Esta vez, la llamada de atención es más suave. A mi padre no le gusta la gente grosera. La detesta. Si tuviera menos escrúpulos, haría como Hannibal Lecter, que se zampaba a los groseros en aras del bien común. Si tuviera menos escrúpulos, más estómago y talento para la cocina, claro está.

—En serio, papá. El tete estará bien. Ha tenido problemas con los compañeros de trabajo y Coleen debe de ir liadísima, pero ya verás como llama. Esta misma tarde le envío un email.

Pero por la noche Ricard no me responde. No está conectado y hace días que no actualiza su perfil de Facebook. Ha desaparecido. Su móvil me responde en árabe el equivalente al apagado o fuera de cobertura y me quedo hipnotizado por la pantalla del ordenador con muy mal cuerpo. El monitor es una ventana cerrada a mi hermano. Busco noticias sobre Dubai y no encuentro nada. Literalmente. Parece que la red haya engullido al país como una silenciosa tormenta de arena.

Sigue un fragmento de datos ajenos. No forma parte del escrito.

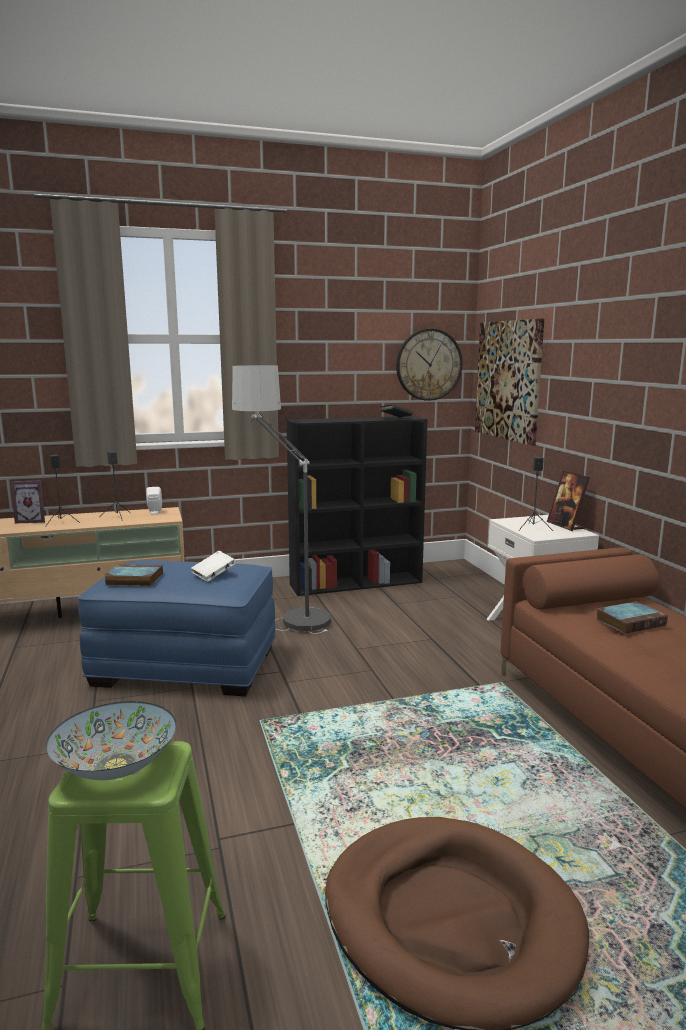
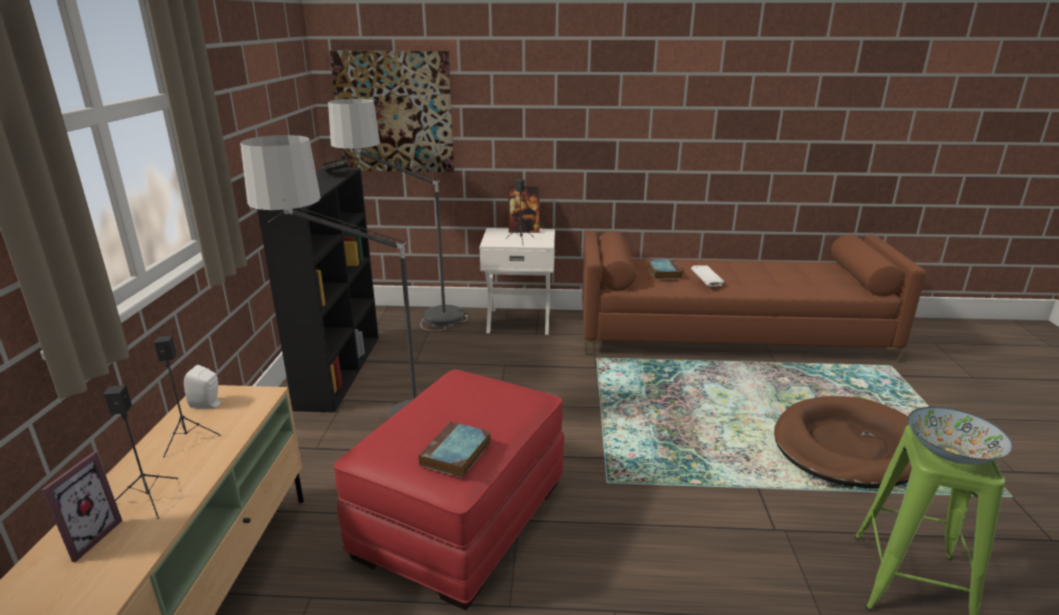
camera: 70 degrees left, 10 degrees up
(187, 665) = (462, 518): blue ottoman -> red ottoman
(213, 575) = (481, 399): white book -> white book (706, 283)
(428, 364) = (296, 104): wall clock -> none
(467, 586) = (410, 321): none -> floor lamp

Aviso sonoro del correo electrónico, que me apresuro a abrir.

Bufido de frustración al comprobar que es de Casu. El otro día me dijo que tenía que enviarme un mail, pero yo ya me había olvidado; sólo he tenido un homicidio en el trabajo, he conocido a una chica en una cita a ciegas y mi hermano no da señales de vida.

Lo leo por puro aburrimiento. Es domingo por la noche y estoy sólo en casa con el niño de los vecinos fustigándose las cuerdas vocales a unos decibelios sobrehumanos.

Con Casu comparto fascinación por las conspiraciones. En su correo electrónico habla de la bacteria de Mongolia y de supuestos casos que habrían aparecido en regiones del Amazonas. Incluye links a titulares de periódicos sensacionalistas (los tabloides británicos se llevan la palma) y a blogs que se hacen eco de un presunto intento del gobierno de Estados Unidos por silenciar el tema.

Existen auténticos profesionales de la consparanoia, gente que vive plenamente dedicada a derribar cortinas invisibles en busca de falsos magos de Oz. Yo no soy uno de ellos. Sólo soy desconfiado. No creo que los gobiernos me espíen, porque terminarían aburriéndose. Lo que sí creo es que nos engañan. Porque el hombre es de natural mentiroso; transformamos la realidad a nuestro gusto, la modelamos para hacerla más aceptable. No ha pasado un solo día de mi vida en que no disfrace una excusa o aliñe una anécdota para hacerme el interesante. Y si lo hago yo, lo hace todo el mundo. En mayor o menor medida. El secreto, entonces, no radica en saber si alguien dice la verdad, sino en descubrir hasta qué punto su mentira es más o menos profunda.

A media lectura me detengo y cojo el móvil para llamarle. Me quedo quieto unos instantes, mente en blanco, encefalograma deliciosamente plano en un mundo sin problemas ni migrañas, sin Irenes Corvo ni países árabes sepultados bajo la arena.

Una pantalla azul de system error en el cerebro, reinicie el equipo, el hardware podría estar dañado.